La partie BTP de la construction du réacteur nucléaire EPR de Flamanville (Manche) est quasi terminée avec la pose du dôme mardi sur le bâtiment réacteur, mais les procédures judiciaires se multiplient autour du chantier qui a connu trois accidents du travail mortels et plusieurs couacs techniques.
Le chantier a franchi mardi une étape clé avec la pose du dôme en acier de 300 tonnes sur le bâtiment réacteur par "Big Benny", l'une des plus grandes grues du monde. Ce dôme doit encore être recouvert de béton. Mais le réacteur ne sera pas mis en service avant fin 2016, avec quatre ans de retard sur le calendrier initial.
Parallèlement, en même temps que la pose du dôme, le parquet de Cherbourg a annoncé mardi des poursuites pour "homicide involontaire" contre Bouygues, à la tête du BTP du chantier entamé fin 2007, et ses sous-traitants, Normetal et Tissot. Le procès en correctionnelle doit avoir lieu le 12 novembre à Cherbourg.
Le 24 janvier 2011, un soudeur de 37 ans, avait fait une chute mortelle de 18 mètres. Un grutier qui était sous l'emprise du cannabis est aussi poursuivi. EDF, maître d'oeuvre du chantier d'alors 3.400 personnes et 150 entreprises, ne l'est pas. Cette année-là, en moins de six mois, le chantier -- dont le coût a été revu plusieurs fois à la hausse pour s'établir à 8,5 milliards d'euros -- a connu trois accidents mortels.
Le 11 juin, le numéro deux de Endel à Flamanville, âgé de 32 ans, est décédé après une chute. Et fin juin, un ouvrier d'Areva, 29 ans, est mort dans un accident de la route en rentrant chez lui. Seul le premier accident a fait l'objet d'une enquête pour "homicide involontaire". Mais cinq mois plus tôt, en août 2010, le responsable de la sécurité de Bouygues sur le chantier avait été licencié après avoir fait usage de son droit de retrait.
"Charges sérieuses"
Les Prud'hommes ont jugé en février ce licenciement "sans cause réelle ni sérieuse". Bouygues a fait appel. Interrogé par l'AFP, l'ex-chef de sécurité parle d'un "état sécuritaire du chantier où la notion de danger grave et imminent (était) permanente" et donne de nombreux exemples.
Par ailleurs, selon une source judiciaire, il y a de "fortes" probabilités que Bouygues et deux sous-traitants, soient renvoyés en correctionnelle, vraisemblablement début 2014, pour "travail illégal" sur le chantier. "Les charges sont sérieuses", a indiqué à l'AFP, le 27 juin, après deux ans d'enquête préliminaire, le procureur Eric Bouillard.

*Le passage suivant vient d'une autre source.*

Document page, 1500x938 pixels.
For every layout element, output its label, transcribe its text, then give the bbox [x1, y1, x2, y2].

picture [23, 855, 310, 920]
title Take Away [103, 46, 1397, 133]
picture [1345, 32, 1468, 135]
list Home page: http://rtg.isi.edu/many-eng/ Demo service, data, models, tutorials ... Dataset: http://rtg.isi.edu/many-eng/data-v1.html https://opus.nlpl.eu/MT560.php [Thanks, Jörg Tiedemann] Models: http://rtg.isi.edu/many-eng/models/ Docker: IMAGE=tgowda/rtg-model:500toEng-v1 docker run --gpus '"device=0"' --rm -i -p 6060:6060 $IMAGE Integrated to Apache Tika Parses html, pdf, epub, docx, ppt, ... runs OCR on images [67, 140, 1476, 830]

Dans cette affaire, où l'Autorité de sûreté nucléaire (ASN) avait établi qu'en 2010, un accident du travail sur quatre n'avait pas été déclaré, EDF n'est pas non plus inquiété. Deux sous-traitants de Bouygues sont accusés de ne pas avoir payé leurs cotisations sociales: le roumain Elco et le chypriote Atlanco, avec qui Bouygues avait rompu son contrat en 2011.

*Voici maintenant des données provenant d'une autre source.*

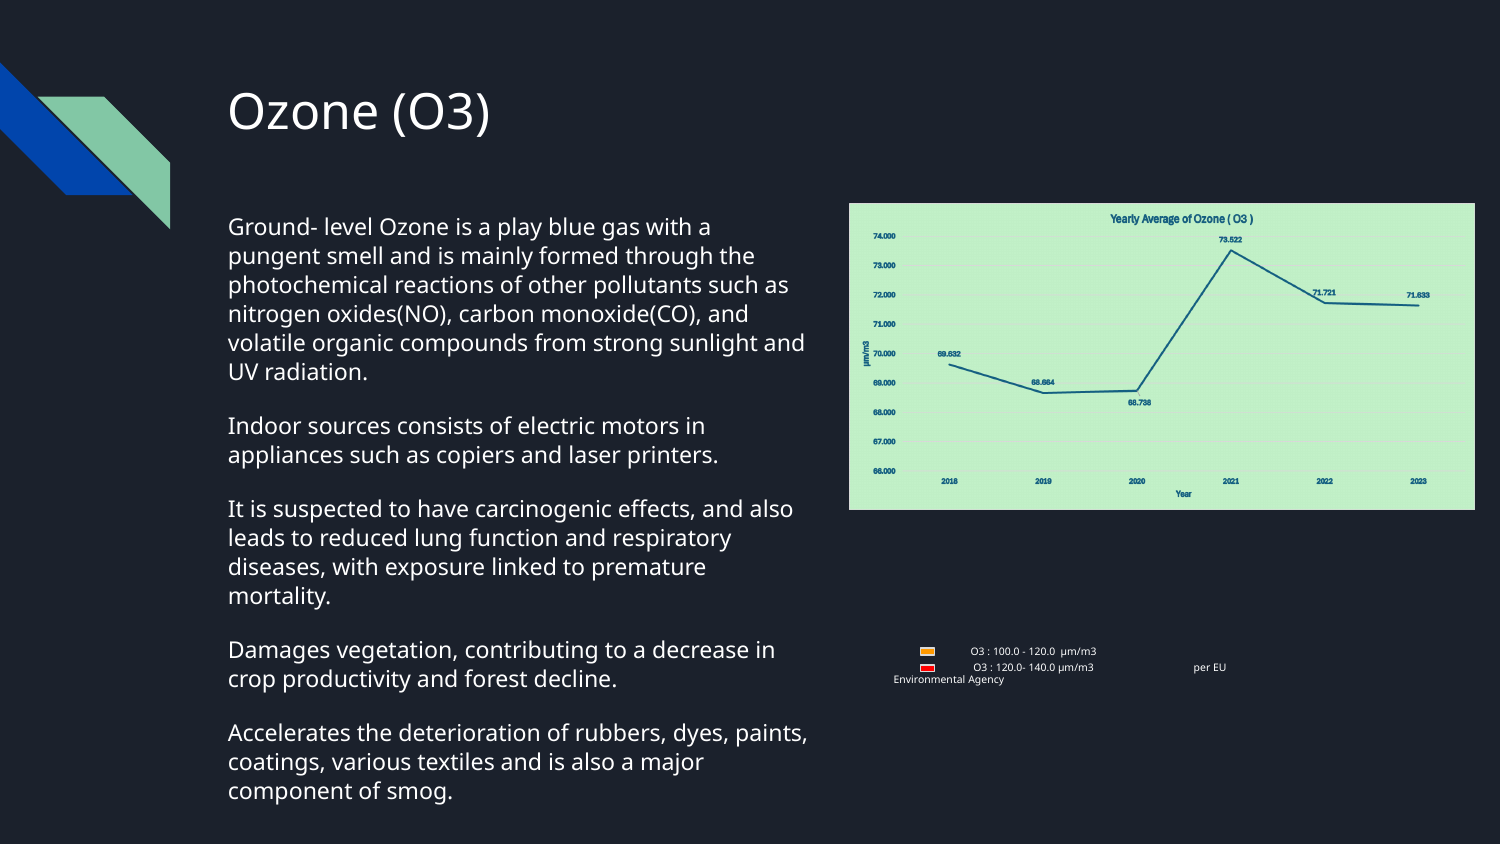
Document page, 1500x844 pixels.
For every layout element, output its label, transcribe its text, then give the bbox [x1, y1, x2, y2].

picture [849, 203, 1476, 510]
text_box [920, 664, 935, 672]
title Ozone (O3) [212, 64, 1368, 179]
list Ground- level Ozone is a play blue gas with a pungent smell and is mainly formed through the photochemical reactions of other pollutants such as nitrogen oxides(NO), carbon monoxide(CO), and volatile organic compounds from strong sunlight and UV radiation. Indoor sources consists of electric motors in appliances such as copiers and laser printers. It is suspected to have carcinogenic effects, and also leads to reduced lung function and respiratory diseases, with exposure linked to premature mortality. Damages vegetation, contributing to a decrease in crop productivity and forest decline. Accelerates the deterioration of rubbers, dyes, paints, coatings, various textiles and is also a major component of smog. [212, 196, 825, 793]
text_box O3 : 100.0 - 120.0 μm/m3 O3 : 120.0- 140.0 μm/m3 per EU Environmental Agency [878, 613, 1270, 701]
text_box [920, 648, 935, 655]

Environ 700 salariés, essentiellement Roumains et Polonais sont concernés. Les deux sociétés auraient une dette d'au moins 10 millions d'euros de cotisation à l'égard de l'Urssaf, en grande partie liée à l'EPR, selon le parquet.

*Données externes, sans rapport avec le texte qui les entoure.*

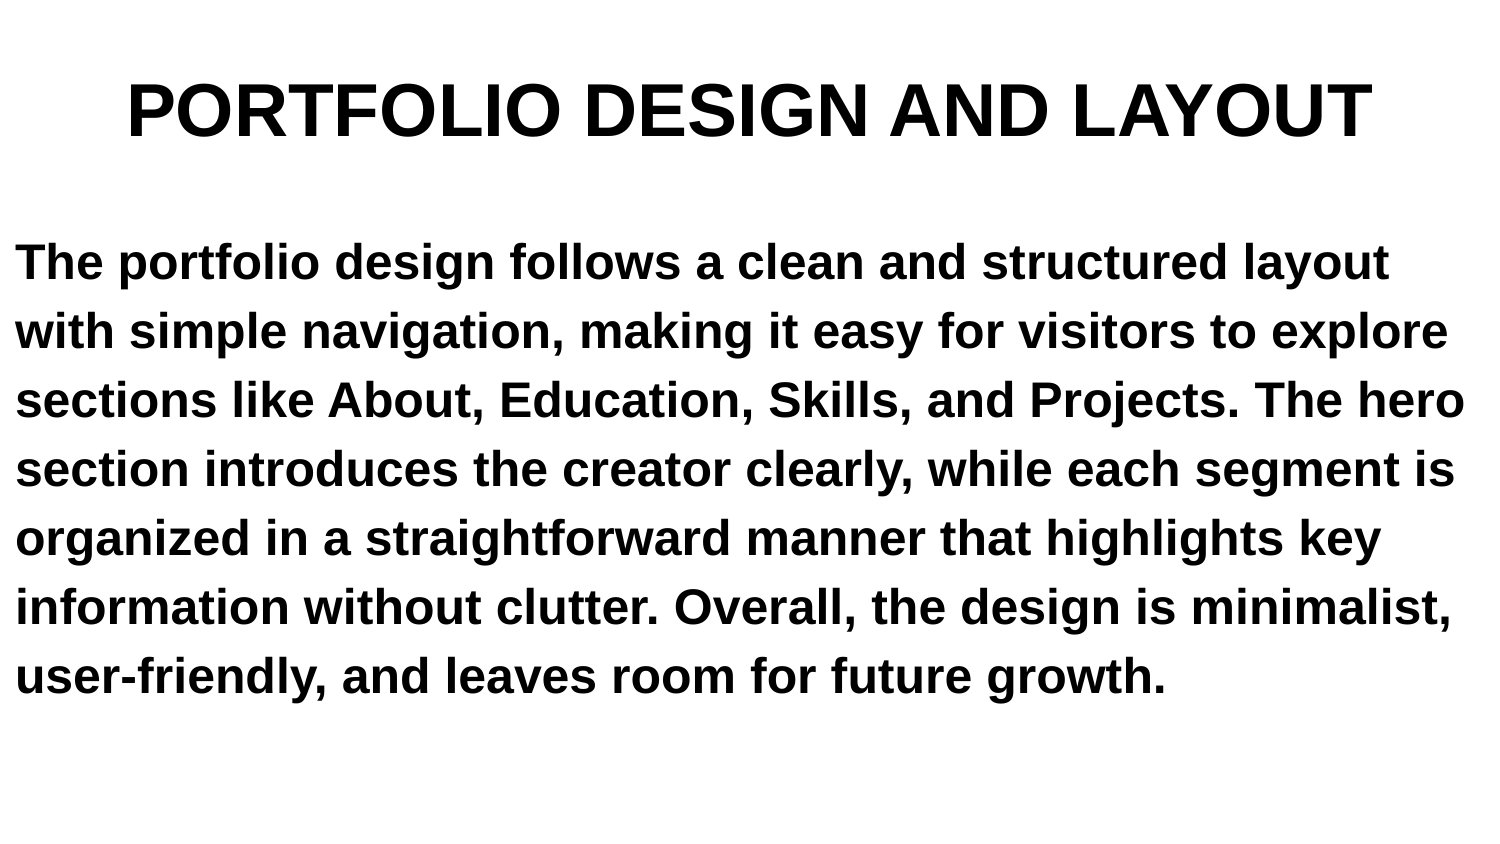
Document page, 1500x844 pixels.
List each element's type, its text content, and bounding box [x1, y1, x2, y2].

text_box PORTFOLIO DESIGN AND LAYOUT The portfolio design follows a clean and structured layout with simple navigation, making it easy for visitors to explore sections like About, Education, Skills, and Projects. The hero section introduces the creator clearly, while each segment is organized in a straightforward manner that highlights key information without clutter. Overall, the design is minimalist, user-friendly, and leaves room for future growth. [0, 33, 1500, 719]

En outre, les Prud'hommes de Cherbourg doivent rendre le 4 décembre une décision concernant la plainte de 62 salariés polonais de l'EPR, pour des problèmes similaires, dont 16 contre Bouygues, selon leur conseil.
Au delà des coups de semonce sociale, la phase BTP du chantier qui devait servir de vitrine à l'international pour exporter l'EPR, a fait l'objet de plusieurs couacs.
EDF a dû en particulier en 2012, en raison de défauts de soudures, remplacer 45 boîtes métalliques, de plusieurs tonnes chacune, fabriquées par Eiffage et déjà installées. Ces "consoles" sont le support du pont de manutention des combustibles.
Et jeudi, le Réseau sortir du nucléaire a diffusé un enregistrement audio présenté comme celui de Bernard Bigot, président du Commissariat à l'énergie atomique (CEA), expliquant lors d'un colloque en avril 2013 que "l'acier" de ces supports avait été "acheté à bas prix en Russie" et "pas contrôlé". Interrogé par l'AFP, le CEA n'a ni confirmé ni infirmé.